Content starts

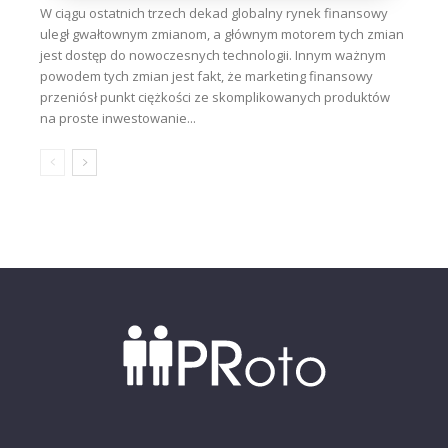
W ciągu ostatnich trzech dekad globalny rynek finansowy
uległ gwałtownym zmianom, a głównym motorem tych zmian
jest dostęp do nowoczesnych technologii. Innym ważnym
powodem tych zmian jest fakt, że marketing finansowy
przeniósł punkt ciężkości ze skomplikowanych produktów
na proste inwestowanie...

Content ends

→ **Task requirements**
Set down the material word for word, and drop every picture from it.

→ **Solution to the exercise**
W ciągu ostatnich trzech dekad globalny rynek finansowy
uległ gwałtownym zmianom, a głównym motorem tych zmian
jest dostęp do nowoczesnych technologii. Innym ważnym
powodem tych zmian jest fakt, że marketing finansowy
przeniósł punkt ciężkości ze skomplikowanych produktów
na proste inwestowanie...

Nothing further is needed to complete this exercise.